╔══

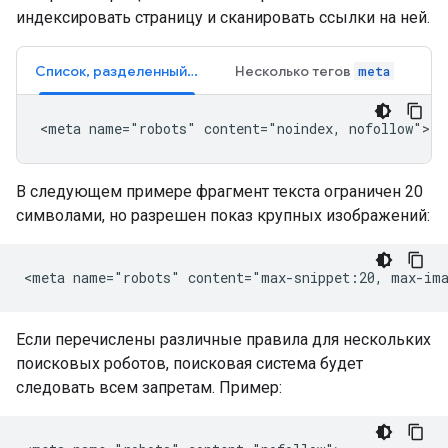
индексировать страницу и сканировать ссылки на ней.
Список, разделенный запятыми
Несколько тегов
meta
<meta name="robots" content="noindex, nofollow">
В следующем примере фрагмент текста ограничен 20
символами, но разрешен показ крупных изображений:
<meta name="robots" content="max-snippet:20, max-im
Если перечислены различные правила для нескольких
поисковых роботов, поисковая система будет
следовать всем запретам. Пример:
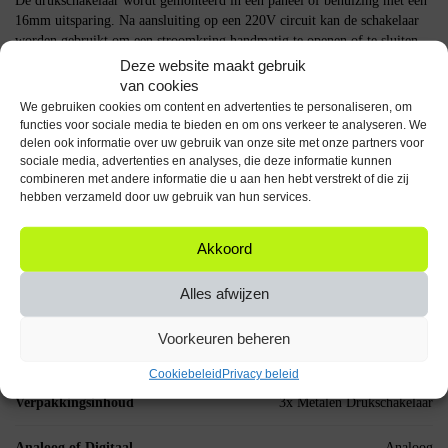
De drukschakelaar wordt gemonteerd in een paneel of behuizing met een
16mm uitsparing. Na aansluiting op een 220V circuit kan de schakelaar
worden gebruikt om een stroomkring handmatig te openen of te sluiten.
De LED ring brandt wanneer de schakelaar is ingeschakeld.
Deze website maakt gebruik
van cookies
Specificaties
We gebruiken cookies om content en advertenties te personaliseren, om
functies voor sociale media te bieden en om ons verkeer te analyseren. We
Producttype: Drukschakelaar ON-OFF
delen ook informatie over uw gebruik van onze site met onze partners voor
Aansluiting: 220V
sociale media, advertenties en analyses, die deze informatie kunnen
combineren met andere informatie die u aan hen hebt verstrekt of die zij
Formaat: 16mm
hebben verzameld door uw gebruik van hun services.
Materiaal: Metaal
Waterdicht: Ja
LED ring: Rood
Akkoord
Aantal stuks: 3
Alles afwijzen
Deze drukschakelaar is geschikt voor het handmatig schakelen van 220V
circuits in diverse toepassingen.
Voorkeuren beheren
Specificaties
Cookiebeleid
Privacy beleid
Verpakkingsinhoud
3x Metalen Drukschakelaar
Analoog of Digitaal
Analoog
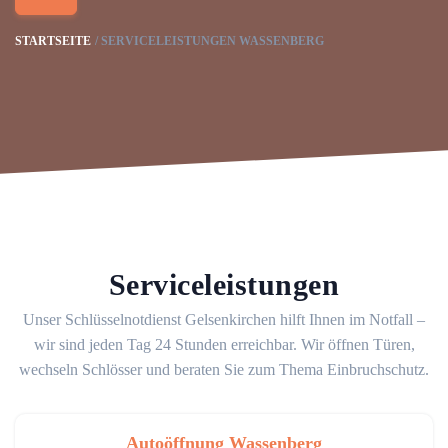
STARTSEITE
SERVICELEISTUNGEN WASSENBERG
Serviceleistungen
Unser Schlüsselnotdienst Gelsenkirchen hilft Ihnen im Notfall –
wir sind jeden Tag 24 Stunden erreichbar. Wir öffnen Türen,
wechseln Schlösser und beraten Sie zum Thema Einbruchschutz.
Autoöffnung Wassenberg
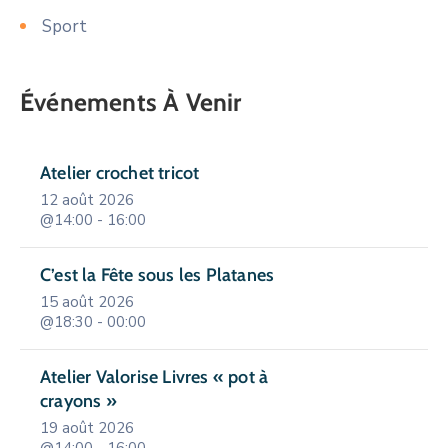
Sport
Événements À Venir
Atelier crochet tricot
12 août 2026
@14:00 - 16:00
C’est la Fête sous les Platanes
15 août 2026
@18:30 - 00:00
Atelier Valorise Livres « pot à
crayons »
19 août 2026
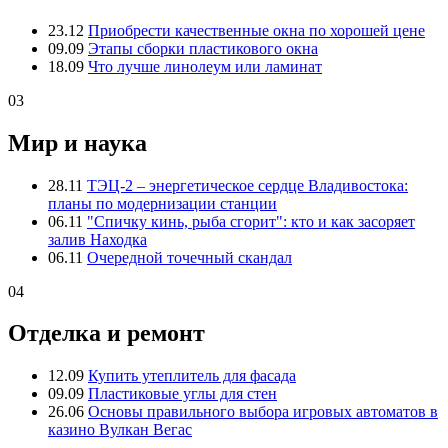
23.12
Приобрести качественные окна по хорошей цене
09.09
Этапы сборки пластикового окна
18.09
Что лучше линолеум или ламинат
03
Мир и наука
28.11
ТЭЦ-2 – энергетическое сердце Владивостока:
планы по модернизации станции
06.11
"Спичку кинь, рыба сгорит": кто и как засоряет
залив Находка
06.11
Очередной точечный скандал
04
Отделка и ремонт
12.09
Купить утеплитель для фасада
09.09
Пластиковые углы для стен
26.06
Основы правильного выбора игровых автоматов в
казино Вулкан Вегас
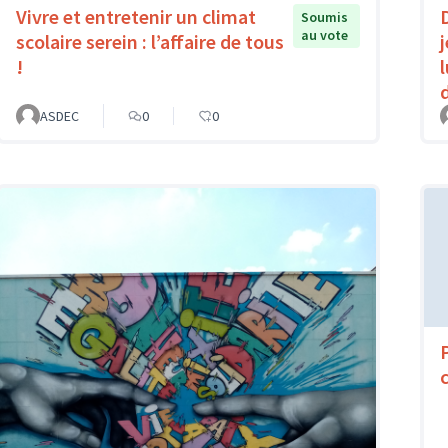
Vivre et entretenir un climat
Soumis
au vote
scolaire serein : l’affaire de tous
!
ASDEC
0
0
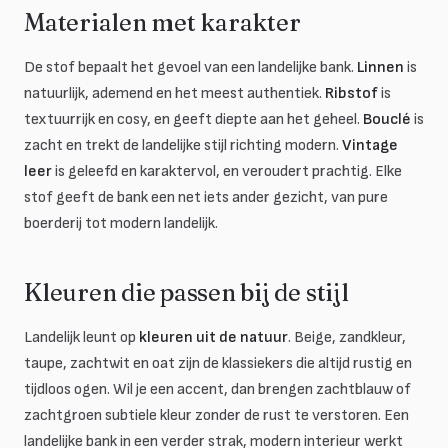
Materialen met karakter
De stof bepaalt het gevoel van een landelijke bank.
Linnen
is
natuurlijk, ademend en het meest authentiek.
Ribstof
is
textuurrijk en cosy, en geeft diepte aan het geheel.
Bouclé
is
zacht en trekt de landelijke stijl richting modern.
Vintage
leer
is geleefd en karaktervol, en veroudert prachtig. Elke
stof geeft de bank een net iets ander gezicht, van pure
boerderij tot modern landelijk.
Kleuren die passen bij de stijl
Landelijk leunt op
kleuren uit de natuur
. Beige, zandkleur,
taupe, zachtwit en oat zijn de klassiekers die altijd rustig en
tijdloos ogen. Wil je een accent, dan brengen zachtblauw of
zachtgroen subtiele kleur zonder de rust te verstoren. Een
landelijke bank in een verder strak, modern interieur werkt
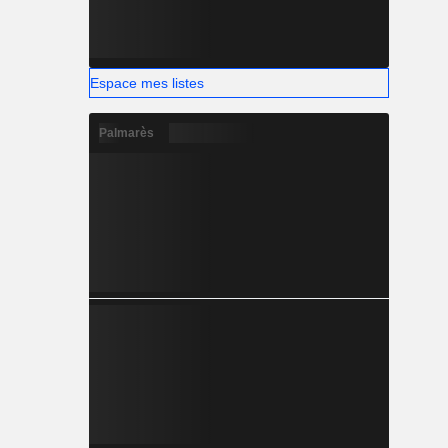
Espace mes listes
Palmarès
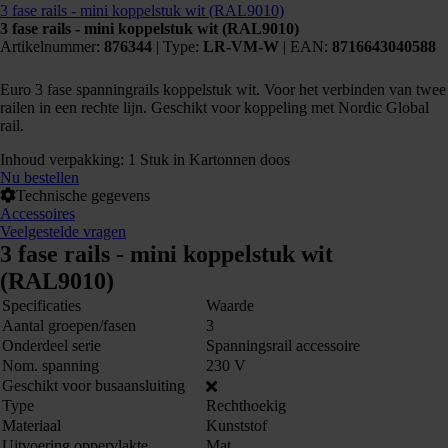
3 fase rails - mini koppelstuk wit (RAL9010)
3 fase rails - mini koppelstuk wit (RAL9010)
Artikelnummer:
876344
|
Type:
LR-VM-W
| EAN:
8716643040588
Euro 3 fase spanningrails koppelstuk wit. Voor het verbinden van twee
railen in een rechte lijn. Geschikt voor koppeling met Nordic Global
rail.
Inhoud verpakking: 1 Stuk in Kartonnen doos
Nu bestellen
Technische gegevens
Accessoires
Veelgestelde vragen
3 fase rails - mini koppelstuk wit
(RAL9010)
Specificaties
Waarde
Aantal groepen/fasen
3
Onderdeel serie
Spanningsrail accessoire
Nom. spanning
230 V
Kunnen we je ergens mee helpen?
Geschikt voor busaansluiting
Neem dan contact op +31 88 002 33
Type
Rechthoekig
00 of info@lumiko.nl
Materiaal
Kunststof
Uitvoering oppervlakte
Mat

╚══

Required action:
Render every line of text read from the records above as a numbered list, skipping blank lines and leaving out the pictures.

Finished exercise:
1. индексировать страницу и сканировать ссылки на ней.
2. Список, разделенный запятыми
3. Несколько тегов
4. meta
5. <meta name="robots" content="noindex, nofollow">
6. В следующем примере фрагмент текста ограничен 20
7. символами, но разрешен показ крупных изображений:
8. <meta name="robots" content="max-snippet:20, max-im
9. Если перечислены различные правила для нескольких
10. поисковых роботов, поисковая система будет
11. следовать всем запретам. Пример:
12. De drukschakelaar wordt gemonteerd in een paneel of behuizing met een
13. 16mm uitsparing. Na aansluiting op een 220V circuit kan de schakelaar
14. worden gebruikt om een stroomkring handmatig te openen of te sluiten.
15. De LED ring brandt wanneer de schakelaar is ingeschakeld.
16. Deze website maakt gebruik
17. van cookies
18. Specificaties
19. We gebruiken cookies om content en advertenties te personaliseren, om
20. functies voor sociale media te bieden en om ons verkeer te analyseren. We
21. Producttype: Drukschakelaar ON-OFF
22. delen ook informatie over uw gebruik van onze site met onze partners voor
23. Aansluiting: 220V
24. sociale media, advertenties en analyses, die deze informatie kunnen
25. combineren met andere informatie die u aan hen hebt verstrekt of die zij
26. Formaat: 16mm
27. hebben verzameld door uw gebruik van hun services.
28. Materiaal: Metaal
29. Waterdicht: Ja
30. LED ring: Rood
31. Akkoord
32. Aantal stuks: 3
33. Alles afwijzen
34. Deze drukschakelaar is geschikt voor het handmatig schakelen van 220V
35. circuits in diverse toepassingen.
36. Voorkeuren beheren
37. Specificaties
38. Cookiebeleid
39. Privacy beleid
40. Verpakkingsinhoud
41. 3x Metalen Drukschakelaar
42. Analoog of Digitaal
43. Analoog
44. STARTSEITE
45. SERVICELEISTUNGEN WASSENBERG
46. Serviceleistungen
47. Unser Schlüsselnotdienst Gelsenkirchen hilft Ihnen im Notfall –
48. wir sind jeden Tag 24 Stunden erreichbar. Wir öffnen Türen,
49. wechseln Schlösser und beraten Sie zum Thema Einbruchschutz.
50. Autoöffnung Wassenberg
51. Sport
52. Événements À Venir
53. Atelier crochet tricot
54. 12 août 2026
55. @14:00 - 16:00
56. C’est la Fête sous les Platanes
57. 15 août 2026
58. @18:30 - 00:00
59. Atelier Valorise Livres « pot à
60. crayons »
61. 19 août 2026
62. 23.12
63. Приобрести качественные окна по хорошей цене
64. 09.09
65. Этапы сборки пластикового окна
66. 18.09
67. Что лучше линолеум или ламинат
68. 03
69. Мир и наука
70. 28.11
71. ТЭЦ-2 – энергетическое сердце Владивостока:
72. планы по модернизации станции
73. 06.11
74. "Спичку кинь, рыба сгорит": кто и как засоряет
75. залив Находка
76. 06.11
77. Очередной точечный скандал
78. 04
79. Отделка и ремонт
80. 12.09
81. Купить утеплитель для фасада
82. 09.09
83. Пластиковые углы для стен
84. 26.06
85. Основы правильного выбора игровых автоматов в
86. казино Вулкан Вегас
87. Vivre et entretenir un climat
88. Soumis
89. au vote
90. scolaire serein : l’affaire de tous
91. !
92. ASDEC
93. 0
94. 0
95. Materialen met karakter
96. De stof bepaalt het gevoel van een landelijke bank.
97. Linnen
98. is
99. natuurlijk, ademend en het meest authentiek.
100. Ribstof
101. is
102. textuurrijk en cosy, en geeft diepte aan het geheel.
103. Bouclé
104. is
105. zacht en trekt de landelijke stijl richting modern.
106. Vintage
107. leer
108. is geleefd en karaktervol, en veroudert prachtig. Elke
109. stof geeft de bank een net iets ander gezicht, van pure
110. boerderij tot modern landelijk.
111. Kleuren die passen bij de stijl
112. Landelijk leunt op
113. kleuren uit de natuur
114. . Beige, zandkleur,
115. taupe, zachtwit en oat zijn de klassiekers die altijd rustig en
116. tijdloos ogen. Wil je een accent, dan brengen zachtblauw of
117. zachtgroen subtiele kleur zonder de rust te verstoren. Een
118. landelijke bank in een verder strak, modern interieur werkt
119. Espace mes listes
120. Palmarès
121. 3 fase rails - mini koppelstuk wit (RAL9010)
122. 3 fase rails - mini koppelstuk wit (RAL9010)
123. Artikelnummer:
124. 876344
125. |
126. Type:
127. LR-VM-W
128. | EAN:
129. 8716643040588
130. Euro 3 fase spanningrails koppelstuk wit. Voor het verbinden van twee
131. railen in een rechte lijn. Geschikt voor koppeling met Nordic Global
132. rail.
133. Inhoud verpakking: 1 Stuk in Kartonnen doos
134. Nu bestellen
135. Technische gegevens
136. Accessoires
137. Veelgestelde vragen
138. 3 fase rails - mini koppelstuk wit
139. (RAL9010)
140. Specificaties
141. Waarde
142. Aantal groepen/fasen
143. 3
144. Onderdeel serie
145. Spanningsrail accessoire
146. Nom. spanning
147. 230 V
148. Kunnen we je ergens mee helpen?
149. Geschikt voor busaansluiting
150. Neem dan contact op +31 88 002 33
151. Type
152. Rechthoekig
153. 00 of info@lumiko.nl
154. Materiaal
155. Kunststof
156. Uitvoering oppervlakte
157. Mat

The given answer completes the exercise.